RED OAK — As Ryan Smola spoke to the Red Oak City Council, he laid out his plan to keep his family not under just one roof, but two. The Red Oak resident approached the council in hopes of providing a home for his parents as well for himself and teenage son, that might not exactly fit the city's current code.

Though the decision was not easy and required much discussion, the board approved the motion.

Smola purchased the property on Pratt Road that had an existing dwelling and two outbuildings. He planned to provide a residence for his parents in the house and convert one of the outbuildings into a home for himself and his teenage son.

The Planning and Zoning Commission initially had four elements of the request to consider:

The proposed dwelling unit is approximately 135 feet from Pratt Rd, is it visible to Pratt Rd?

The proposed dwelling matches in color to the red barn next to it. Would any deviation on the north side elevation — for example, the addition of stone — would make the dwelling unit stand out even more?

Is the proposed unit is appropriate for the surrounding neighborhood? Is the north side visible from the street and faces a private drive?

The commission agreed to allow the accessory building to be used as a dwelling with the conditions of the wall that fronts the current driveway be constructed of a mixture of masonry and siding to match the existing house.

Presenting the proposed zoning change to the council, Red Oak City Manager Todd Fuller advised the board, stating, “The building does not match the criteria in the zoning ordinance for an accessory dwelling unit.”

He went on to say that to meet city standards, the walls would need a brick masonry covering with the front and side walls being 100 percent brick veneer to meet code.

Smola, while addressing the council, explained that since the beginning of this project the family has faced multiple crises including health problems with both parents. He then said the contractor he hired stated the current foundation would not support the added weight of the brick.

"With recent financial problems we have faced, complying with the brick requirement will make this project hard to complete," he added.

Also commenting to the council was his mother, Jane Smola.

“This is all about aesthetics. You cannot see the building from the street," Smola. "All we want to do is improve our property and have our family together.”

Emil Smola, the father of Ryan Smola, added, “We bought this property a couple of months ago. We’ve done a lot of improvements on it. My son and my grandson need their own place to love.”

Red Oak Mayor Alan Hugley then delivered his assessment to the council.

“This case fits accessory dwelling requirements. The other thing is we have to decide whether it sets a president," Hughley said. "P&Z initially said this to be more rural. It is not a small thing to change.”
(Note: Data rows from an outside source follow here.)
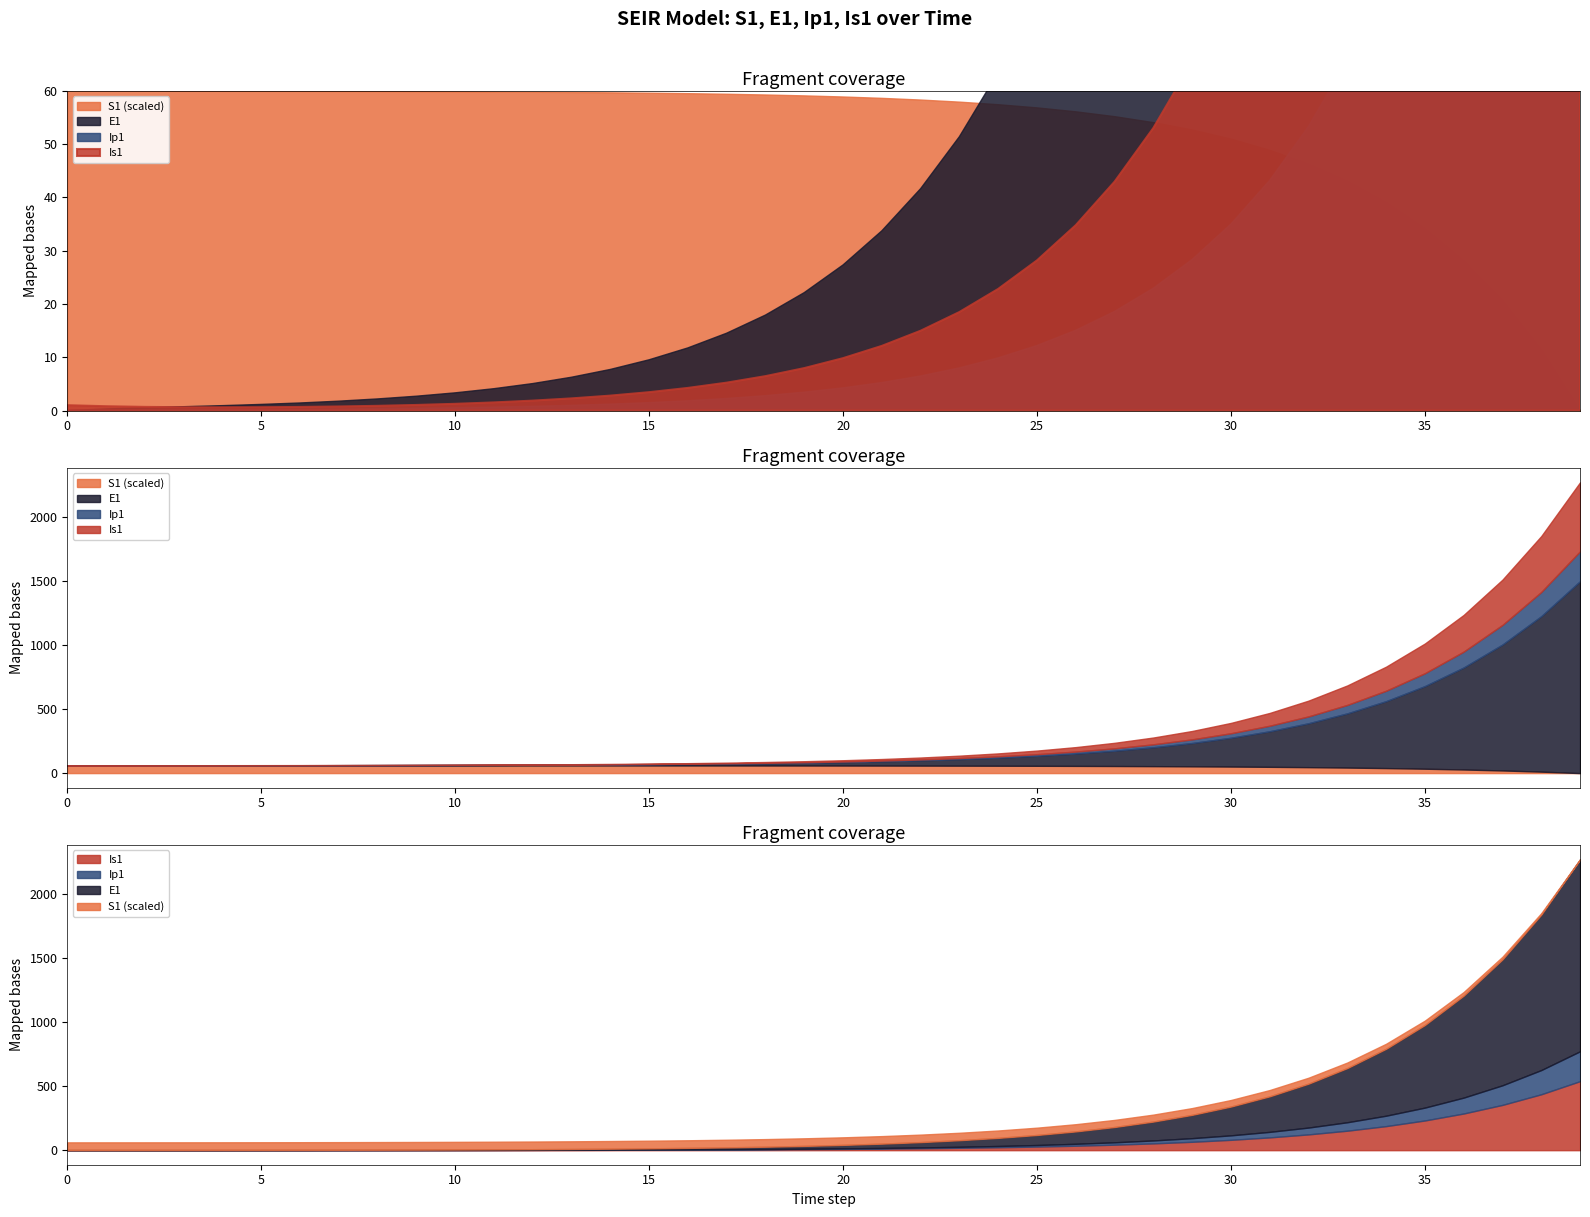

At 16, list the series in order from largest to smallest.

S1, E1, Is1, Ip1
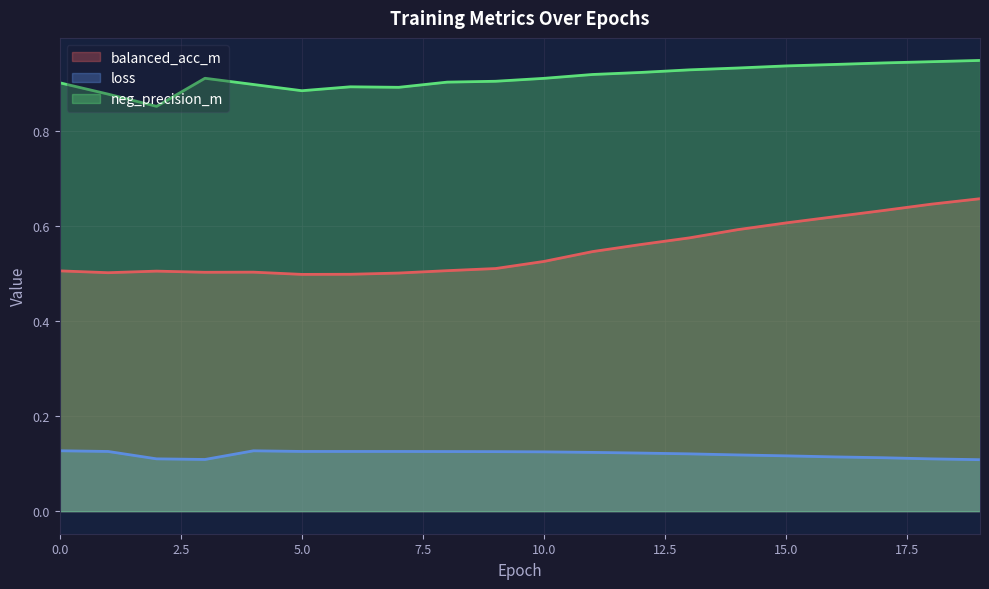

Is the value of loss at 3 greater than the value of neg_precision_m at 19?

No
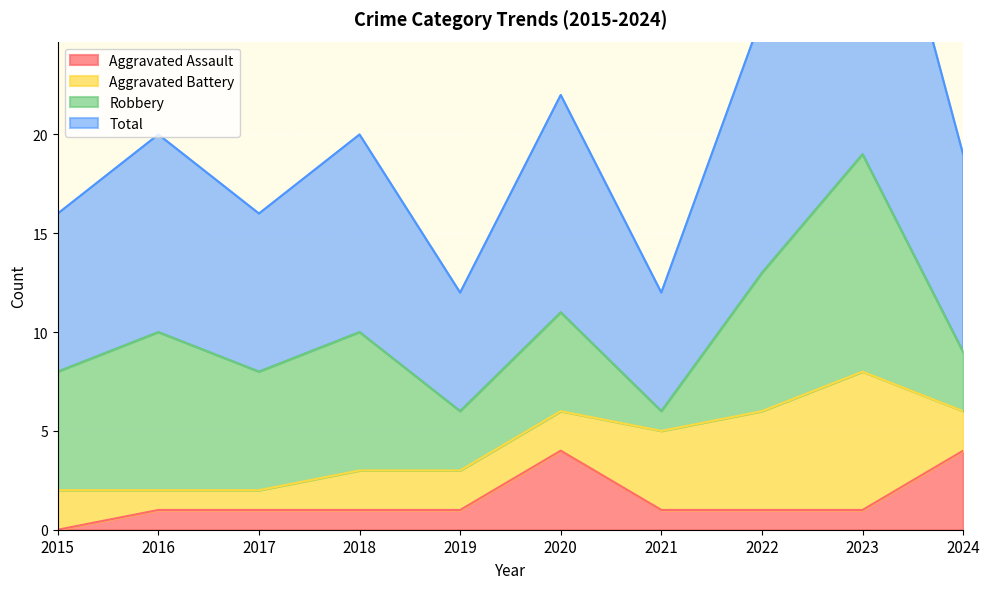

True or false: Aggravated Assault has a value of 0 at 2015.

True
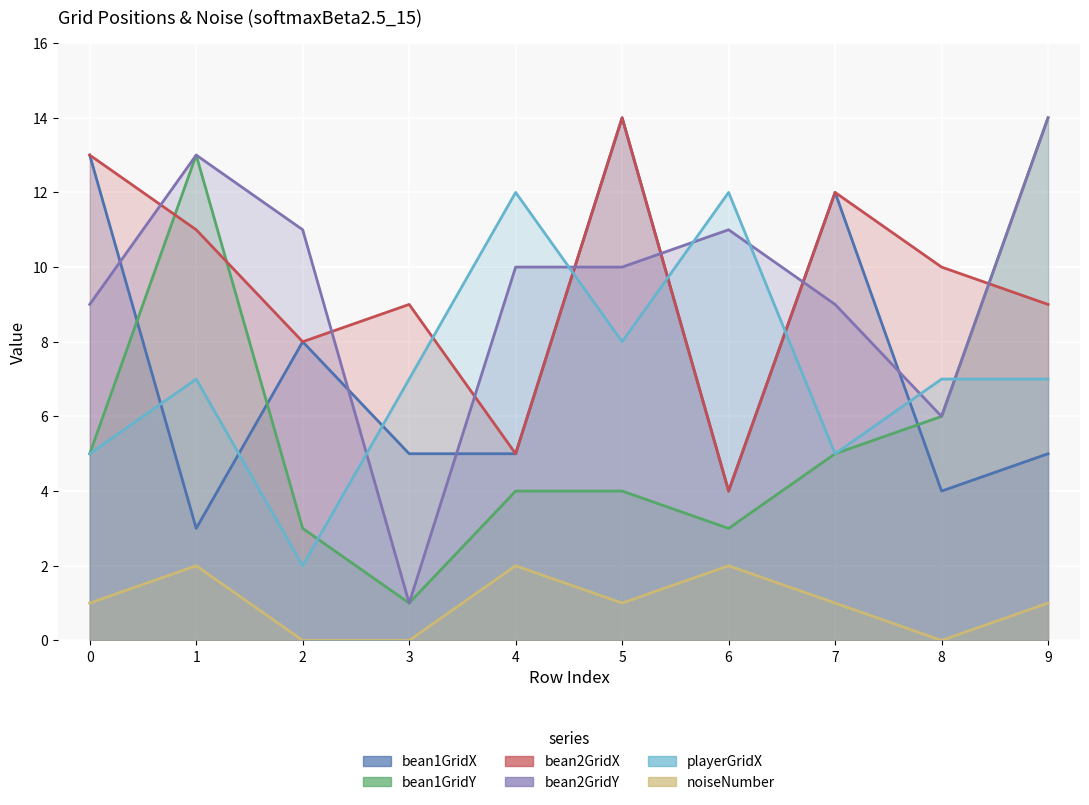

How many values in the noiseNumber series exceed 1?

3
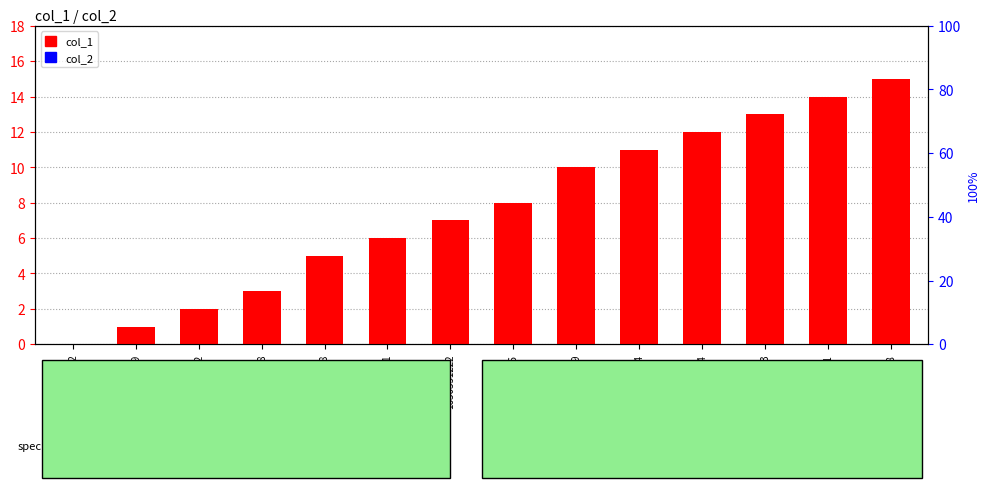

Is it true that col_2 equals 0 at 1630358366?

True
Adding their opinions, councilman Gordon Toney said “We have a P&Z for a reason. I think we should follow their recommendation and allow the building with their masonry recommendation.”

Before calling for a motion, Hugley directed his comment towards the council saying, “The only question we have before us is to allow the masonry exception.”
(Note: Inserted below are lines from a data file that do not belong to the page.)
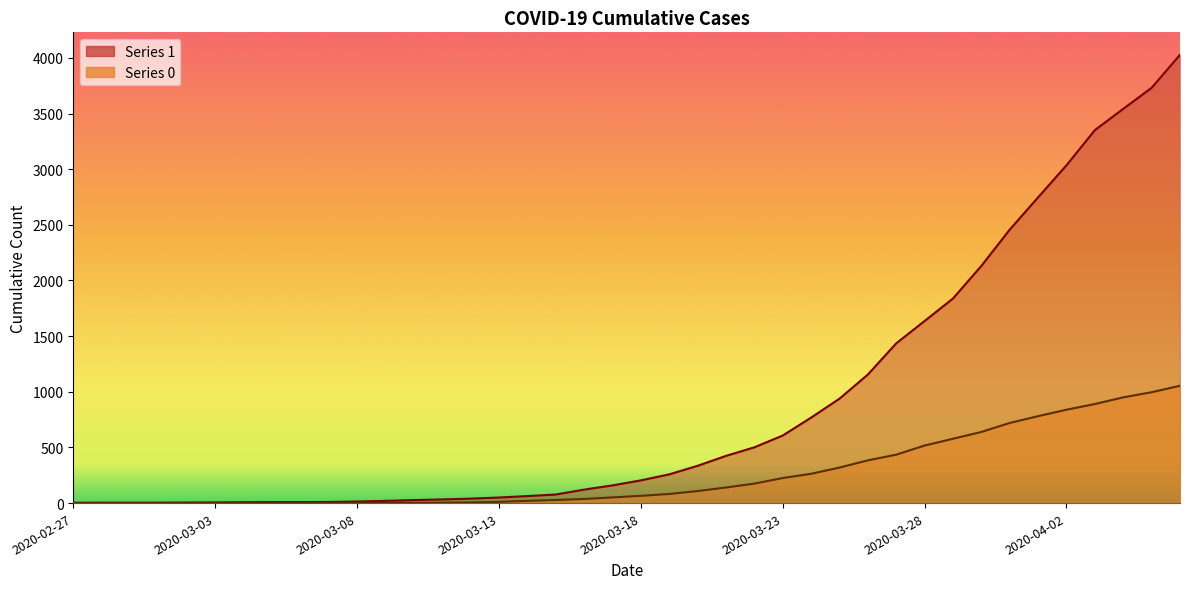

How many data points in 1 are less than 204?

20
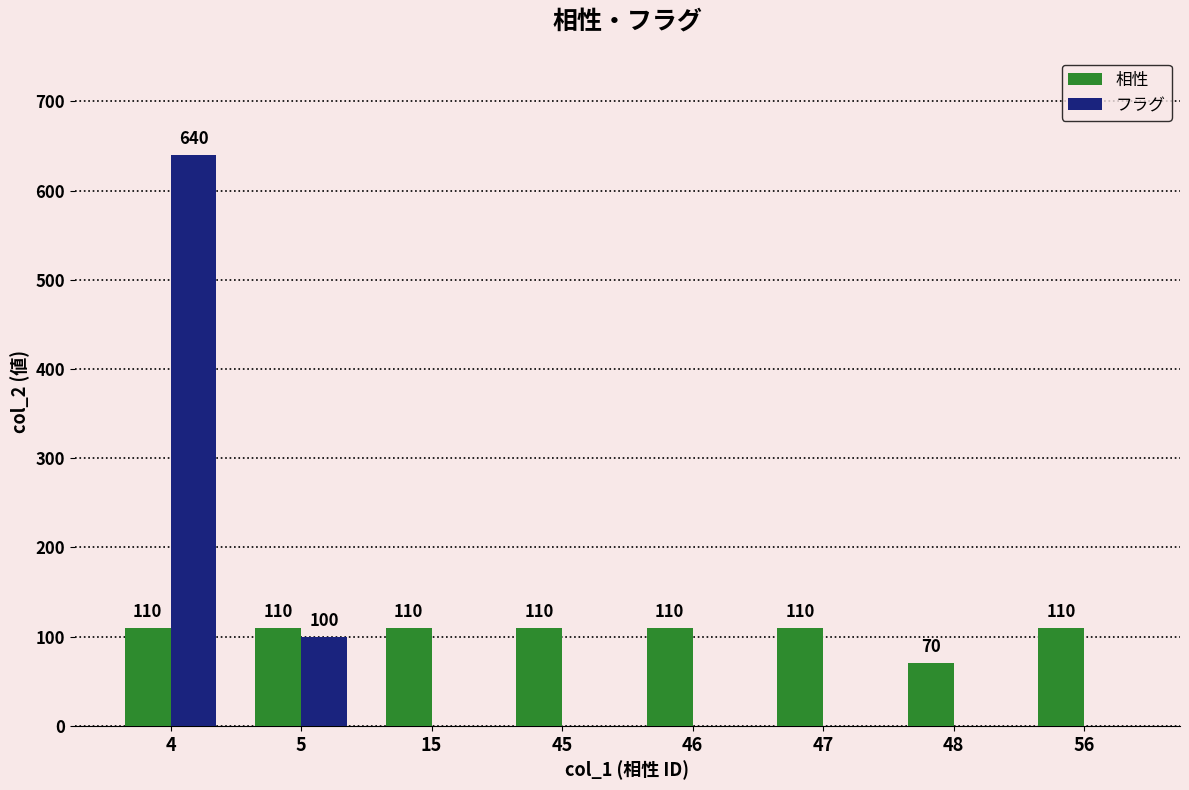

What is the average value of the 相性 series?

105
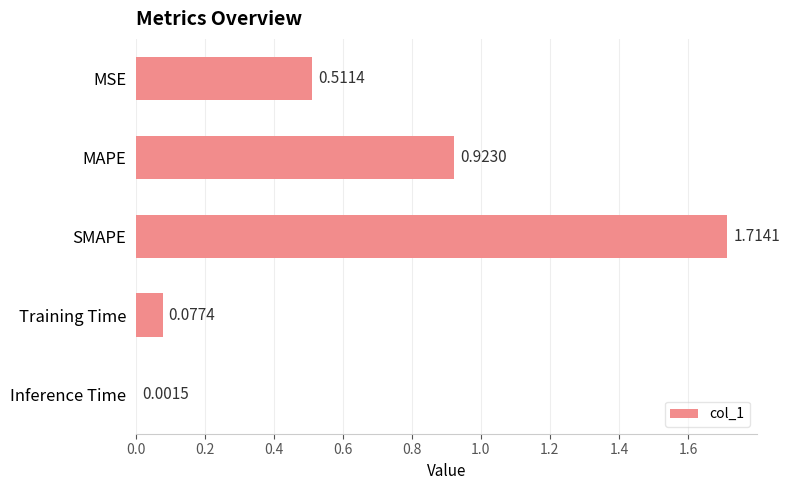

What is the sum of all values?

3.2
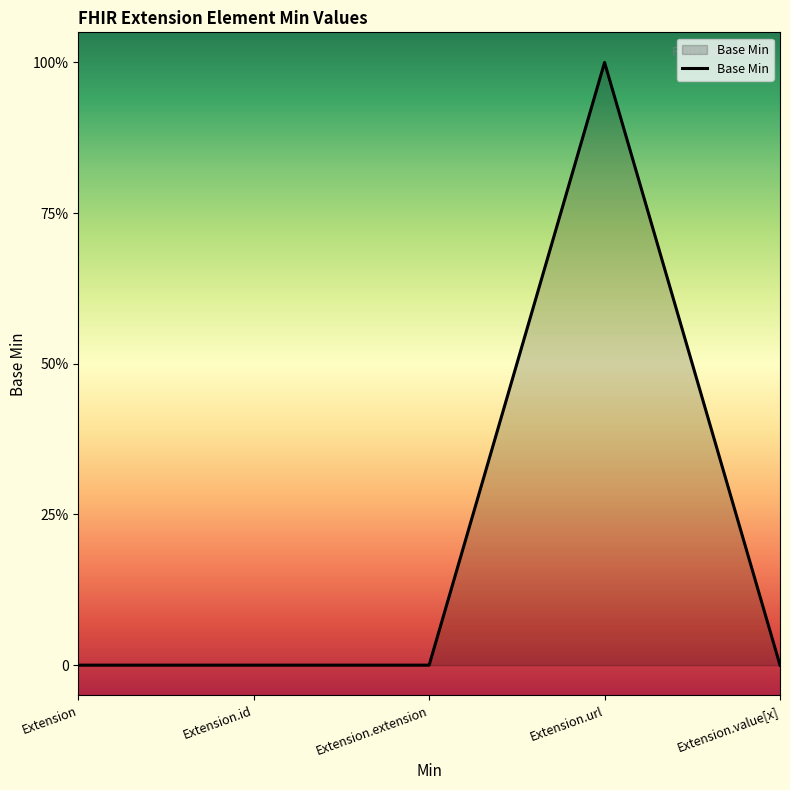

Is this an area chart (filled region under the line)?

Yes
Reading the motion, Red Oak City Attorney Robert Hager made the motion to accept the application for the auxiliary dwelling with a wainscot and board siding.
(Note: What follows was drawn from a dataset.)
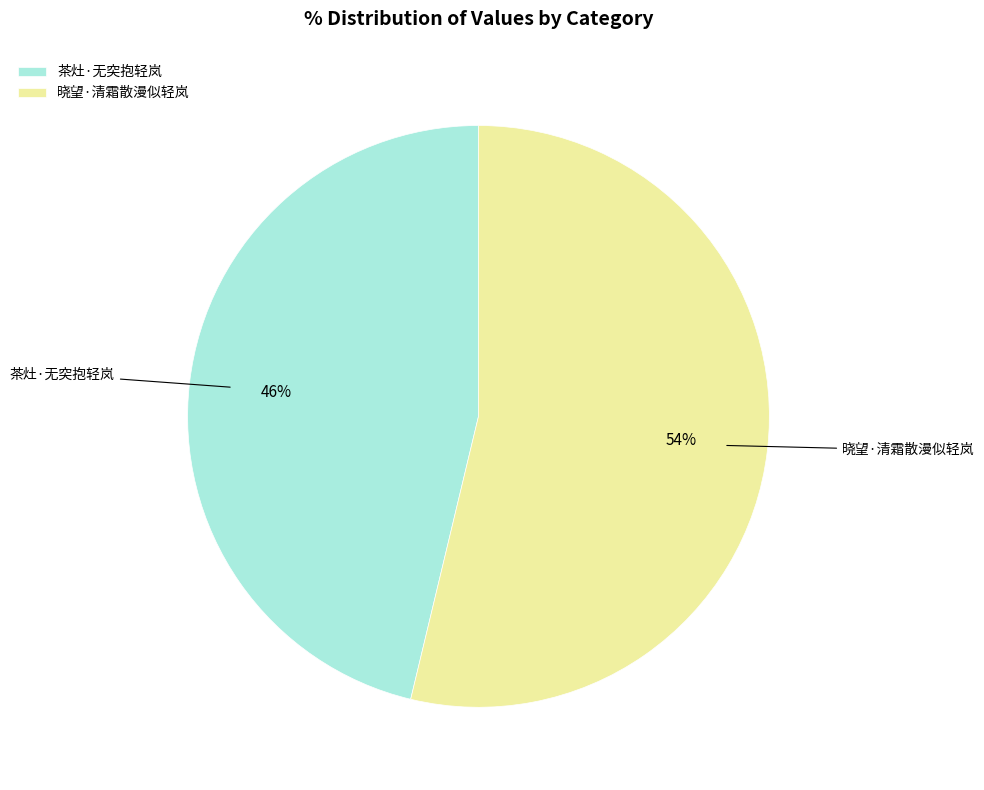

Which slice is the largest?

晓望·清霜散漫似轻岚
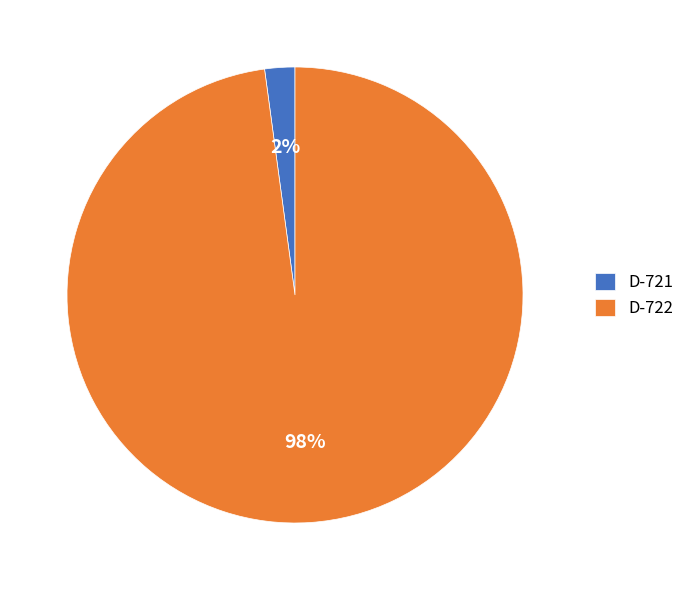

Which has a higher value, D-721 or D-722?

D-722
The motion passed unanimously.


A recommendation by Stuart Williams of Kimley Horn Associates to create a Capital Improvements Advisory Committee was unanimously approved by the council.

As approved the council, the committee will be comprised of the members of the Planning and Zoning Commission. The board will serve in an advisory capacity only.

They will discuss and bring recommendations back to the council on water and sewer improvements, land use and impact fees that developers pay to cover the cost infrastructure.

The committee shall provide committee reports to the city council that includes comments and recommendations regarding land use assumptions, capital improvements plans, and impact fees. Each of these reports has a set schedule that must be met.

According to Williams, the committee will meet twice to bring their recommendations to the council. Once the recommendations are made, a public hearing will be scheduled.

The timeline set for the process has the presentation to the council with recommendations for Land Use Assumptions, Capital Improvement Plans, and Impact fees under Local Government codes.

The first public hearing on Land Use Assumptions and Capital Improvement Plans are set for Jan. 29, 2018.

A separate public hearing for the impact fee approval will be scheduled the week of March 19, 2018.

Other actions approved by the council:

A zoning change for a planned development to allow a single family dwelling to be constructed on 13.5 acres off Country Ridge Lane. A zoning request changing a tract of land located at the intersection of Ovilla Road and Bluebonnet Road to allow for a commercial shopping center.